10.- Denizli Milletvekili
Osman Nuri Filiz ile Balıkesir Milletvekili Ali Osman Sali'nin; Devlet
Planlama Teşkilatı Kuruluş ve Görevleri Hakkında Kanun Hükmünde Kararnamede
Değişiklik Yapılması Hakkında Kanun Teklifi ve Plan ve Bütçe Komisyonu
Raporu (2/499) (S. Sayısı: 949)
BAŞKAN - Komisyon?.. Yok.
Ertelenmiştir.
Gündemin 9 uncu
sırasında yer alan, Hâkimler ve Savcılar Kanununda Değişiklik Yapılmasına
Dair Kanun Tasarısı ile Plan ve Bütçe Komisyonu raporunun görüşmelerine başlıyoruz.

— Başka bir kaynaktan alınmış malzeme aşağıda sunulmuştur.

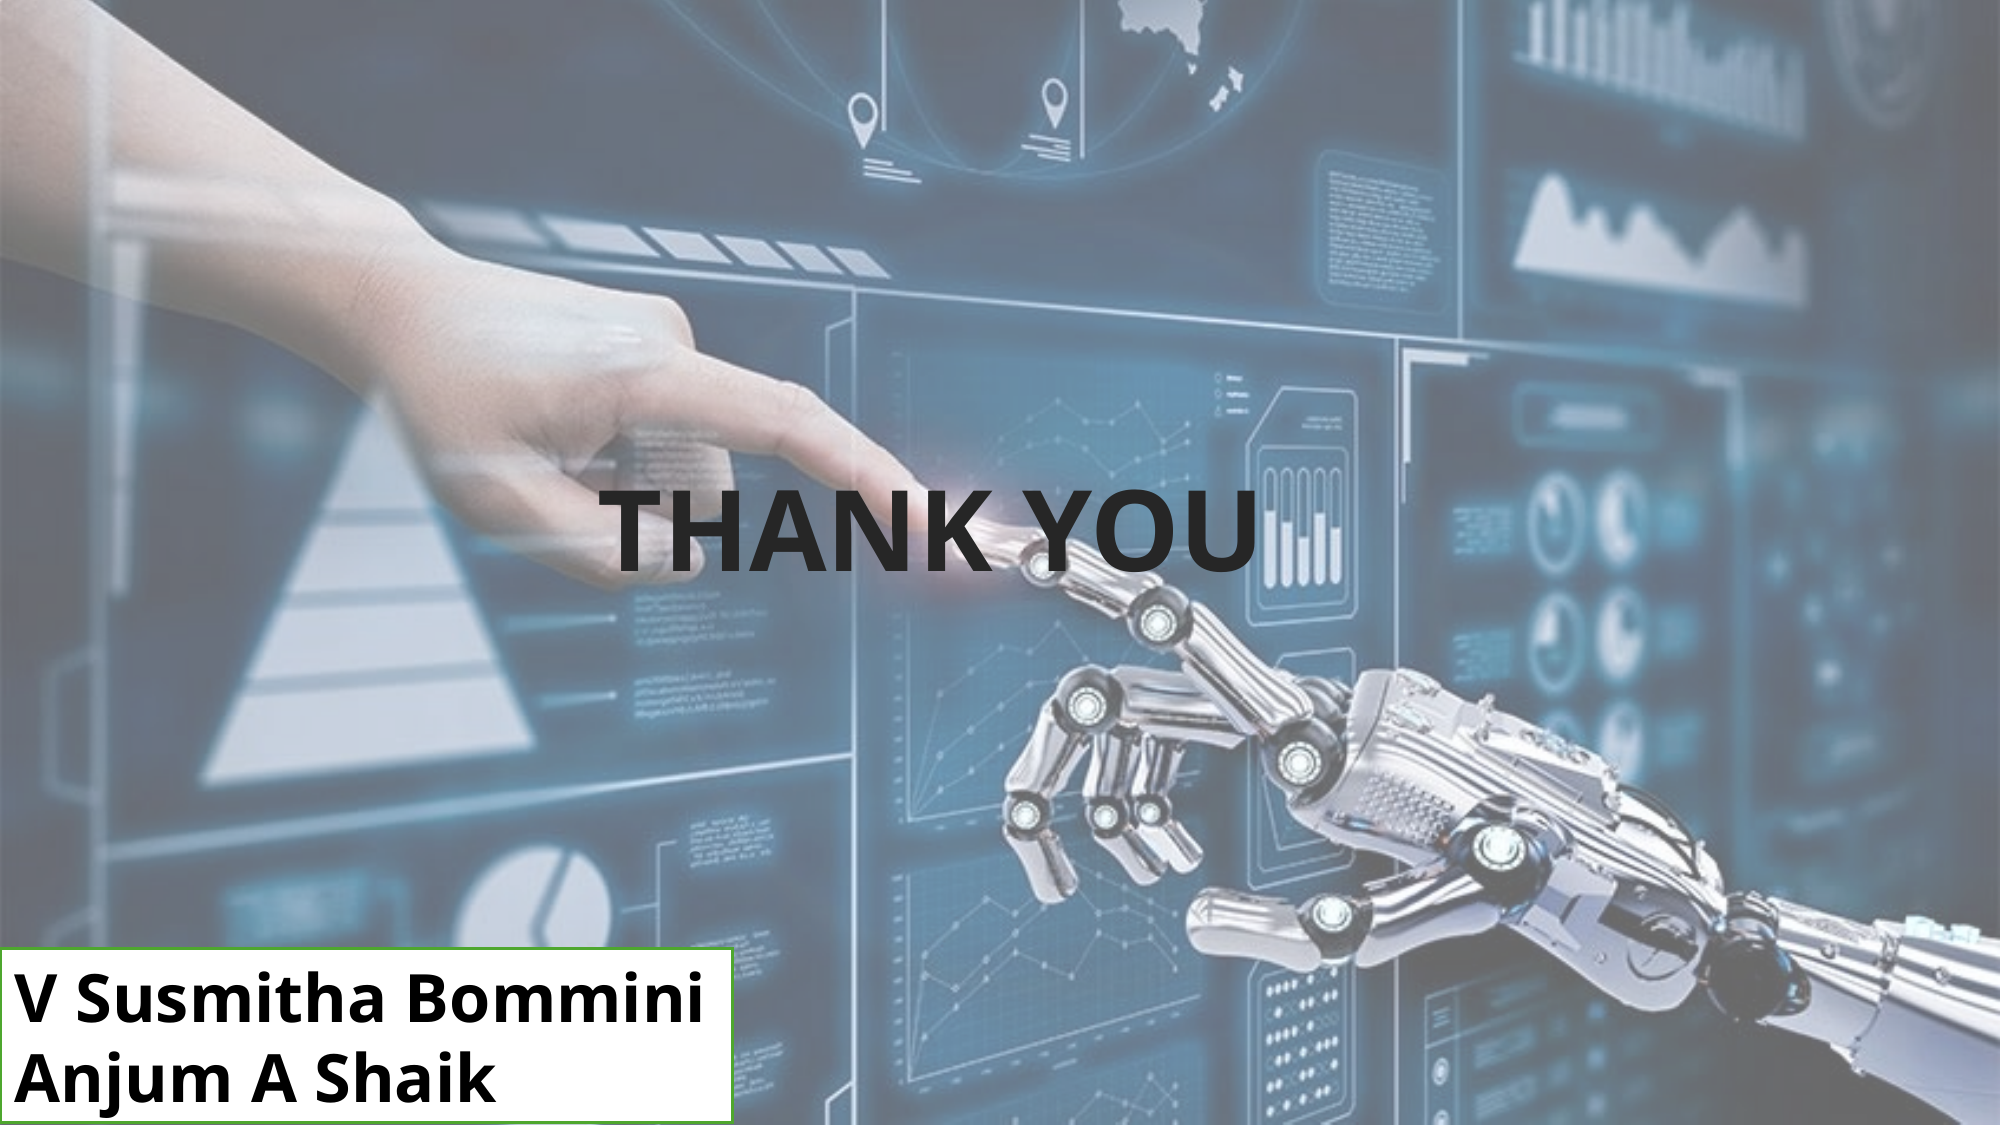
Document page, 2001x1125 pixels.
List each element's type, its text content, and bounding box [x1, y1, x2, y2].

text_box THANK YOU [565, 451, 1298, 602]
text_box V Susmitha Bommini Anjum A Shaik [0, 947, 734, 1124]
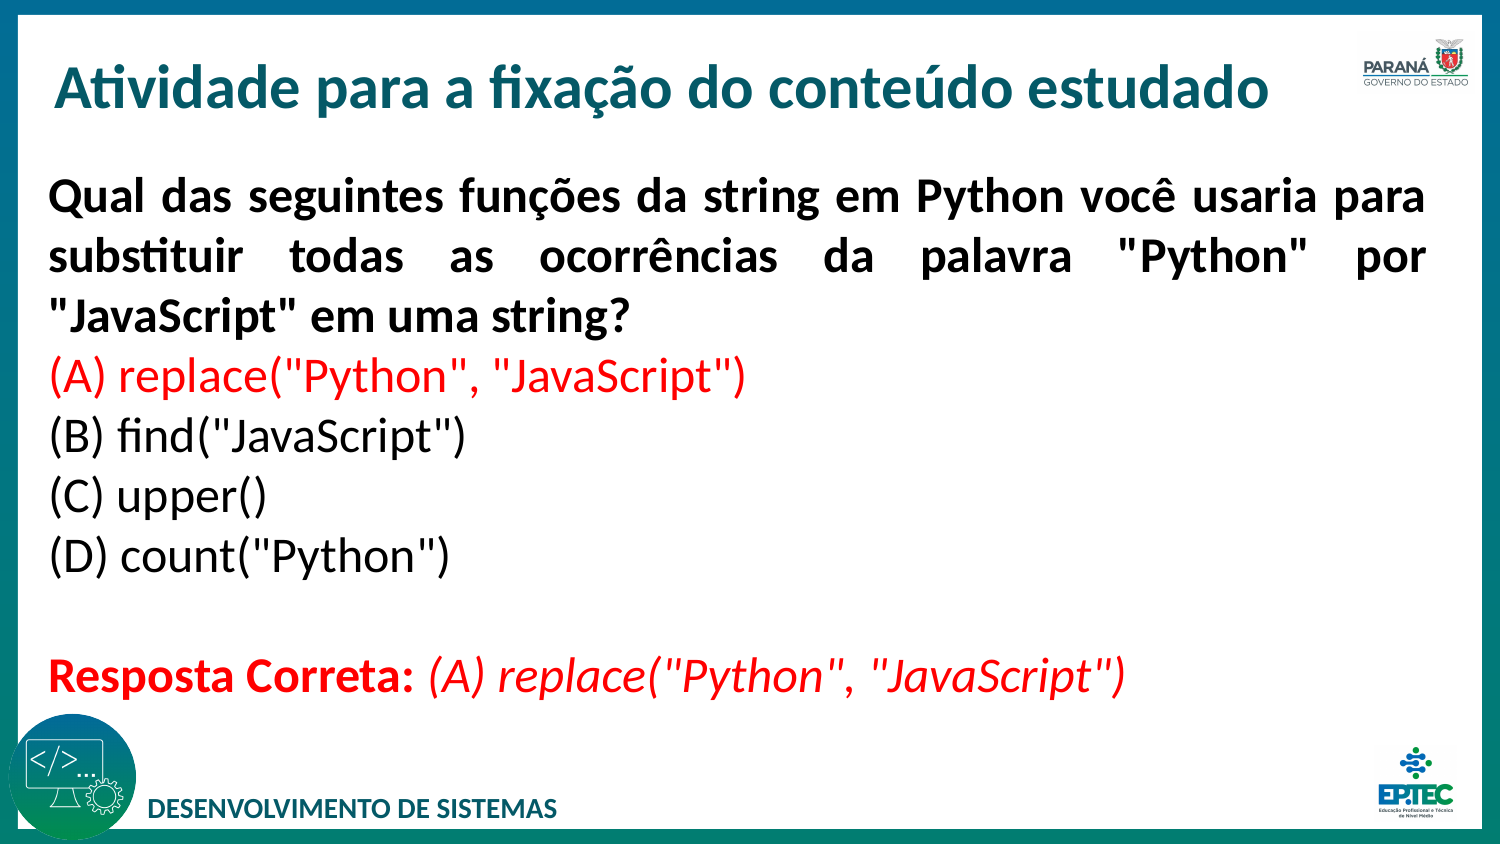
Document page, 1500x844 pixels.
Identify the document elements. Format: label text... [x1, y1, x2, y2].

picture [0, 273, 17, 277]
text_box Qual das seguintes funções da string em Python você usaria para substituir todas as ocorrências da palavra "Python" por "JavaScript" em uma string? (A) replace("Python", "JavaScript") (B) find("JavaScript") (C) upper() (D) count("Python") Resposta Correta: (A) replace("Python", "JavaScript") [33, 147, 1444, 661]
picture [1356, 30, 1475, 94]
picture [8, 713, 137, 841]
picture [1374, 745, 1457, 822]
text_box DESENVOLVIMENTO DE SISTEMAS [141, 783, 644, 830]
text_box Atividade para a fixação do conteúdo estudado [39, 38, 1320, 129]
picture [1482, 273, 1500, 277]
text_box [17, 14, 1482, 829]
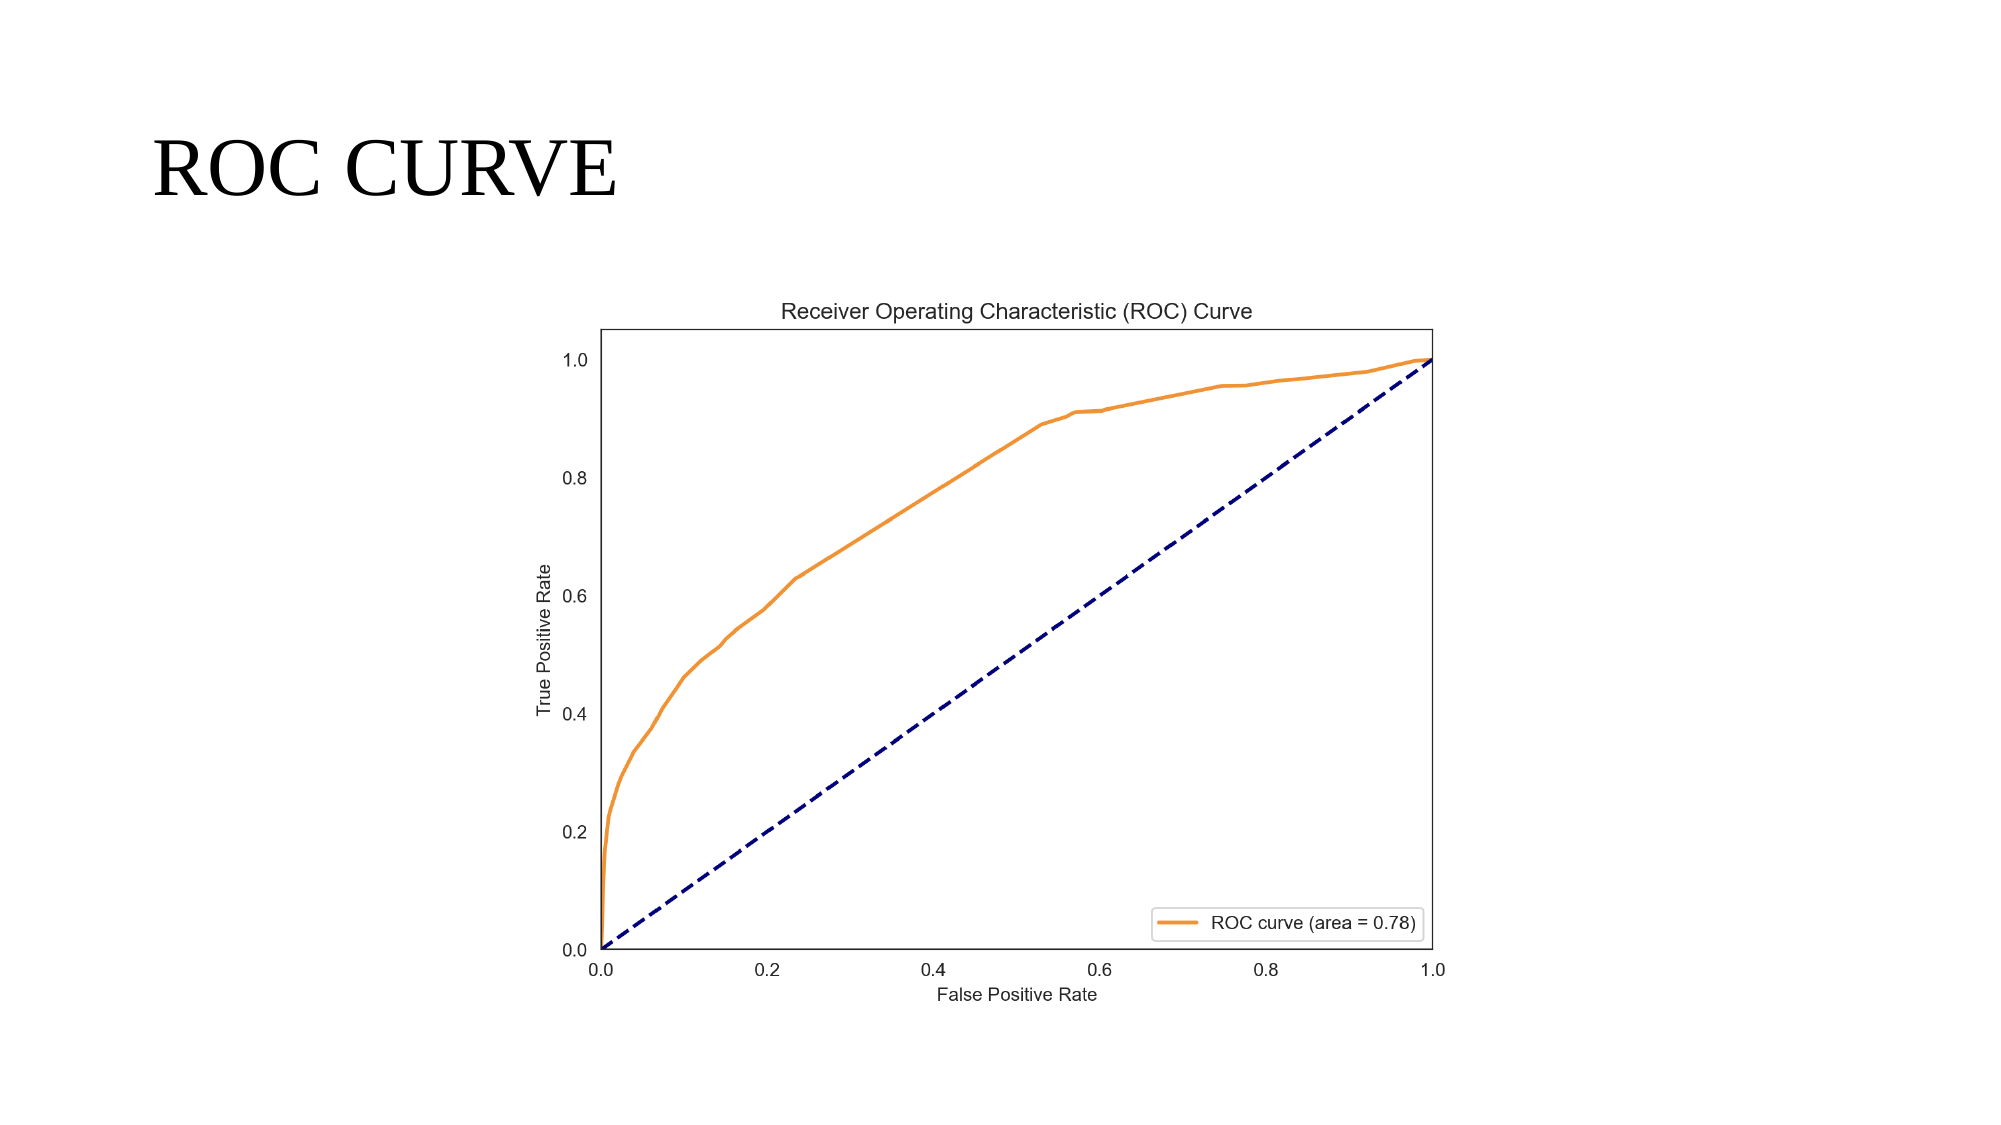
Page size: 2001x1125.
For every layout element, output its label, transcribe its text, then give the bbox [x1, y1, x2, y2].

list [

11.- Hâkimler ve Savcılar Kanununda Değişiklik Yapılmasına
Dair Kanun Tasarısı ile Plan ve Bütçe Komisyonu Raporu (1/1220) (S. Sayısı:
1217)
BAŞKAN - Komisyon?.. Yok.
Ertelenmiştir.
Gündemin 10 uncu
sırasında yer alan, Terörle Mücadele Kanununun Bazı Maddelerinde Değişiklik
Yapılmasına Dair Kanun Tasarısı ve İçişleri ile Adalet Komisyonları raporlarının
görüşmelerine başlıyoruz.
12.- Terörle Mücadele Kanununun Bazı Maddelerinde
Değişiklik Yapılmasına Dair Kanun Tasarısı ve İçişleri ile Adalet Komisyonları
Raporları (1/1194) (S. Sayısı: 1222)
BAŞKAN - Komisyon?.. Yok.
Ertelenmiştir.
Sayın milletvekilleri,
bugünkü program böylece tamamlanmıştır.
Sabahın bu saatlerine
kadar bizimle birlikte çalışan Kanunlar ve Kararlar Daire Başkanı, müdür
yardımcıları, Tutanak Müdürlüğü stenografları, teknik personel ve kavaslara
teşekkür ediyorum.
Kanun tasarı ve tekliflerini
sırasıyla görüşmek için, 29 Haziran 2006 Perşembe günü, alınan karar
gereğince saat 11.00'de toplanmak üzere, birleşimi kapatıyorum.